Syriza wird es wissen. Die pseudolinke Partei kam im Januar 2015 an die Regierung, weil sie ein Ende der Sparpolitik versprach. Innerhalb weniger Wochen hatte sie ihre Versprechen über Bord geworfen. Obwohl die griechischen Arbeiter im Juli 2015 in einem Referendum mit überwältigender Mehrheit gegen ein drittes Sparpaket votierten, stimmten Syriza und ihr Koalitionspartner, die rechtsextremen Unabhängigen Griechen (Anel), in Windeseile einem neuen Sparpaket zu, diktiert von der EU und dem IWF.

In den darauffolgenden vier Jahren setzte Syriza einen noch brutaleren Sparkurs als ihre Vorgängerregierungen unter den Sozialdemokraten und der ND durch. 2018 führte Syriza selbst ein arbeiterfeindliches Gesetz ein, das vorsah, dass ein Streik erst mit der Zustimmung von mindestens 50 Prozent der Gewerkschaftsmitglieder beschlossen werden konnte – nicht mehr mit einem Drittel.

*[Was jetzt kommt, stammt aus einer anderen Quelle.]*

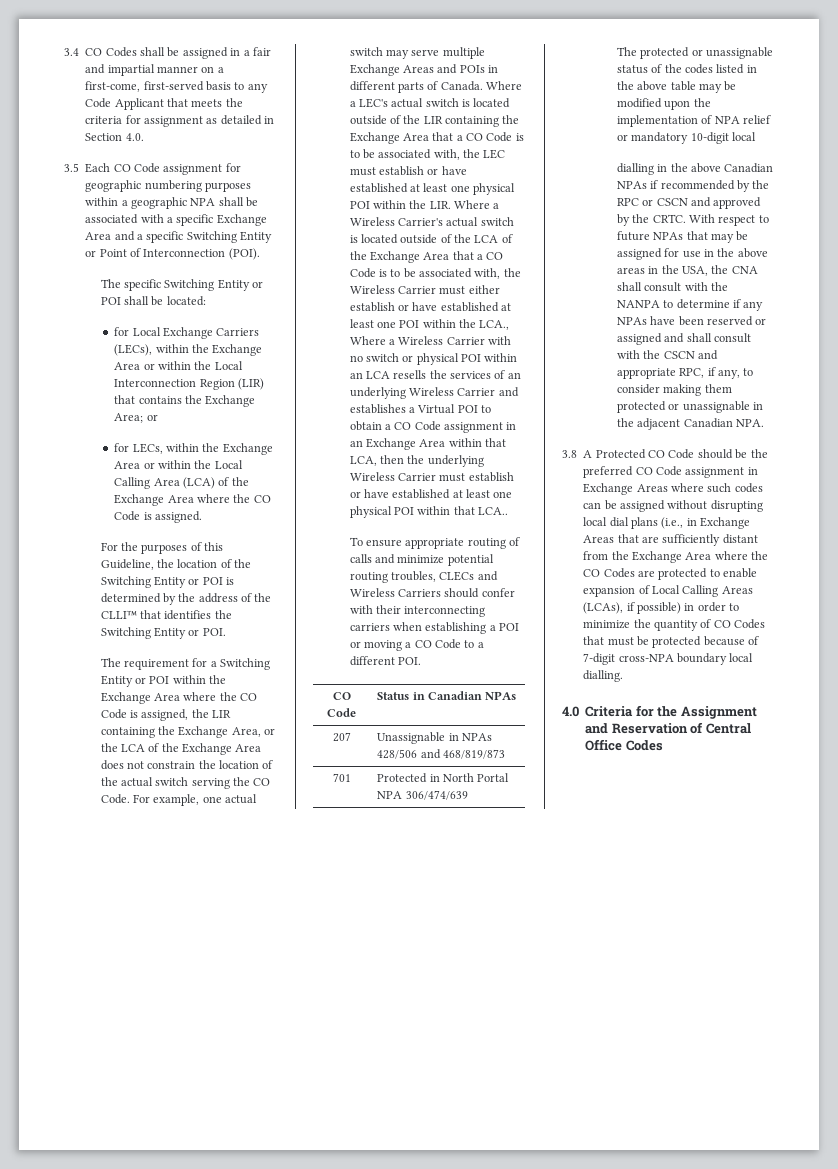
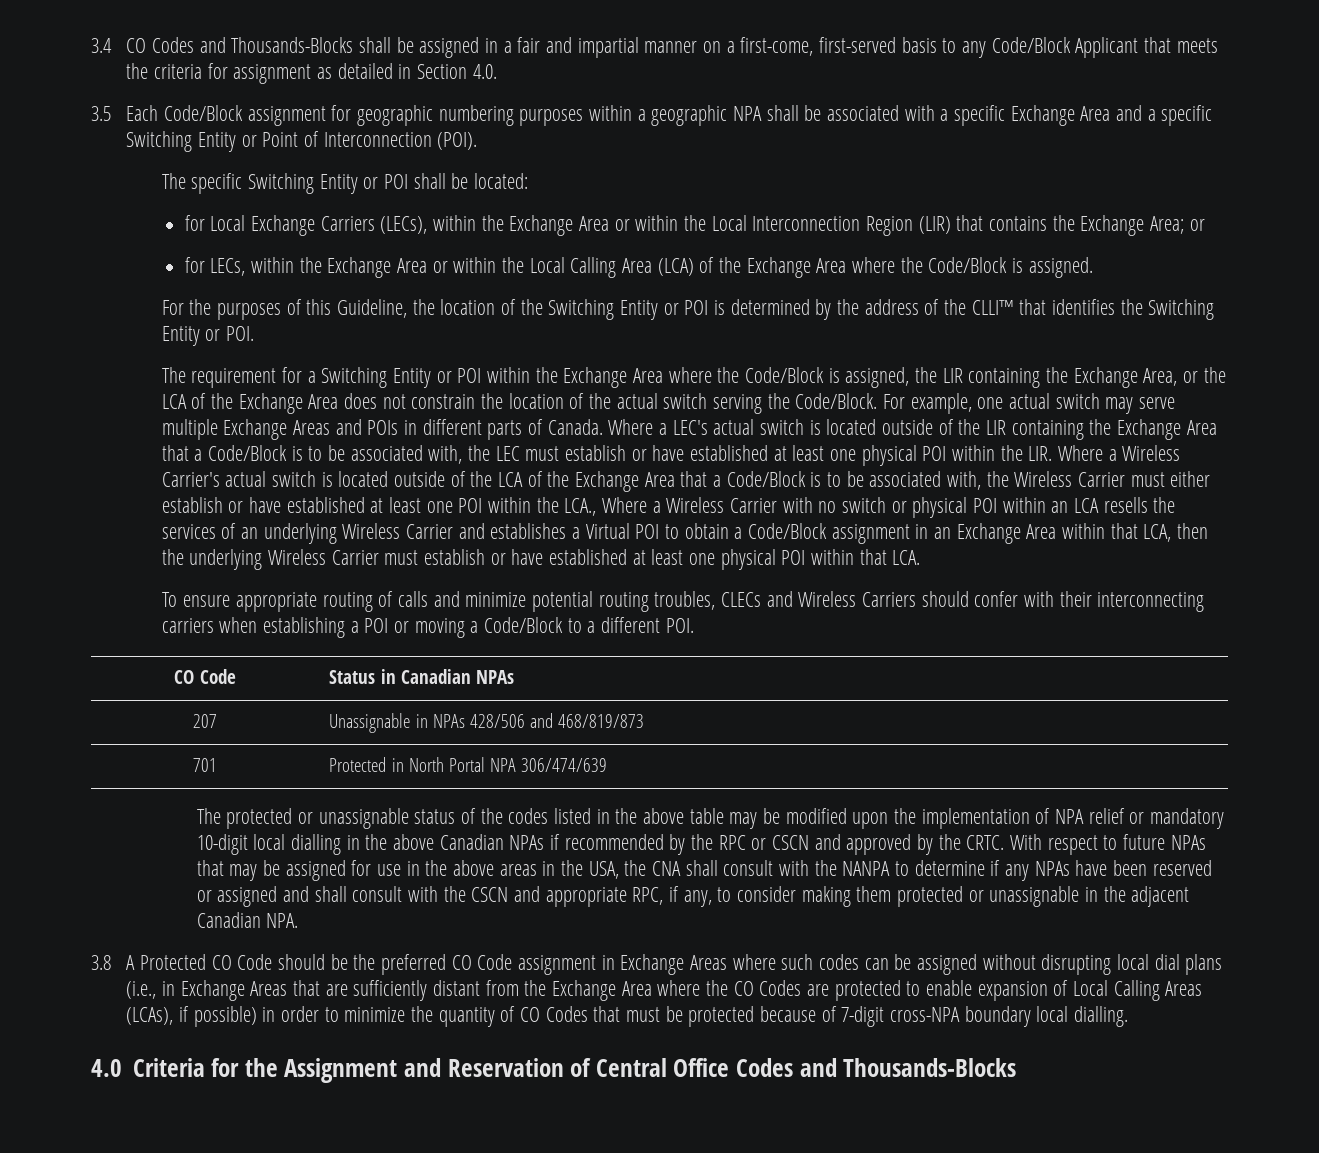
(137, 52) none -> [199,37,354,53] and Thousands-Blocks
[85,98,112,108] Code -> [991,37,1071,53] Code/Block
[113,163,160,173] CO Code -> [163,105,243,121] Code/Block
[253,495,271,503] [114,511,141,521] CO Code -> [928,257,1008,273] Code/Block
[240,693,258,701] [100,709,127,719] CO Code -> [744,367,824,383] Code/Block
[253,778,271,786] [100,794,130,804] CO Code. -> [795,393,878,409] Code/Block.
[466,132,513,142] CO Code -> [207,445,287,461] Code/Block
[486,252,504,260] [349,268,376,278] CO Code -> [726,471,806,487] Code/Block
[394,421,441,431] CO Code -> [747,523,827,539] Code/Block
[478,507,509,515] LCA.. -> [892,550,921,565] LCA.
[414,639,462,649] CO Code -> [483,617,563,633] Code/Block
(756, 136) // -> (286, 842) none
(663, 745) none -> [799,1058,1017,1077] and Thousands-Blocks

Während der Sparpolitik haben die internationalen bürgerlichen Medien chauvinistische Hetze gegen die angeblich „faulen Griechen“ verbreitet – auch wenn das Handelsblatt jetzt zugibt, diese „Mär“ habe noch nie gestimmt. Hinter der Kampagne stand die Absicht, die von den europäischen Arbeitern erkämpften Errungenschaften der vergangenen Jahrzehnte wieder zunichte zu machen. Die Sparprogramme, die Griechenland auferlegt wurden, dienten als Präzedenzfall für eine Umstrukturierung der Arbeitsbeziehungen in ganz Europa.

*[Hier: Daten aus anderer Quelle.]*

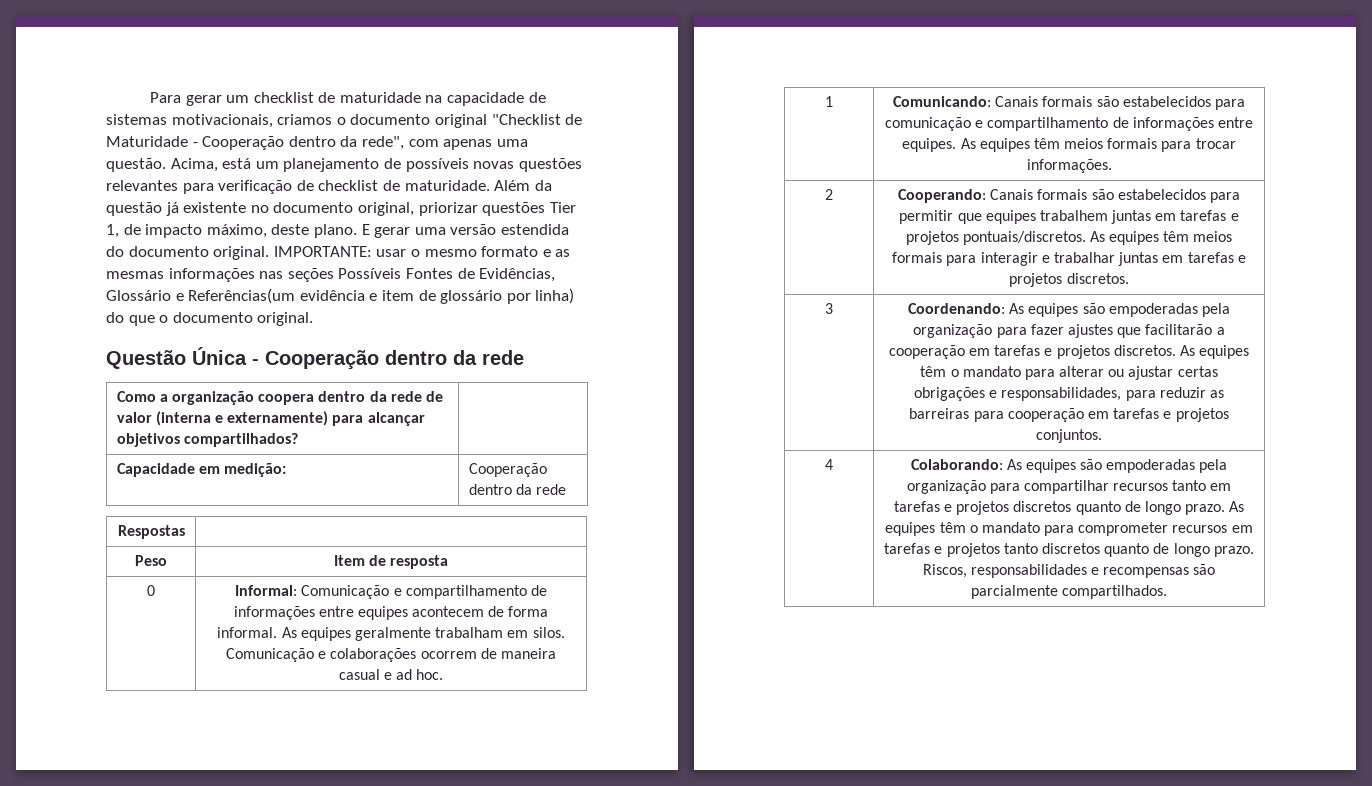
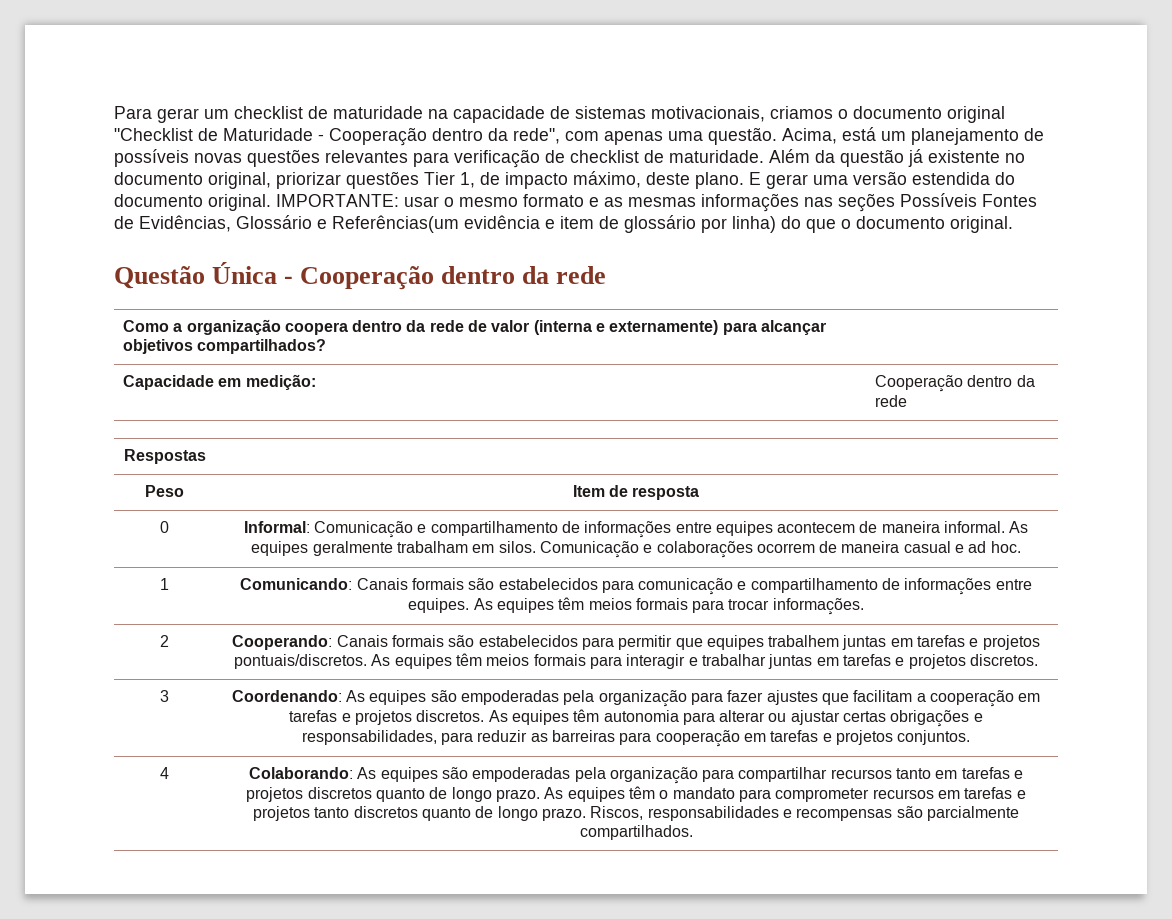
[508,606,549,617] forma -> [881,521,940,533] maneira
[1145,324,1213,335] facilitarão -> [853,690,913,702] facilitam
[950,366,1021,377] o mandato -> [603,710,679,722] autonomia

Die Kriegsentwicklung hat diesen Kurs noch verstärkt. Die herrschende Klasse in ganz Europa will die „Friedensdividende“ beenden und die Wirtschaft auf Krieg umstellen. Griechenland, ein wichtiges Nato-Mitglied, gibt bereits 3,76 Prozent des BIP für das Militär aus. Diese hohe Summe wird noch steigen, da sich die Nato auf eine direkte Konfrontation mit Russland, dem Iran und China vorbereitet.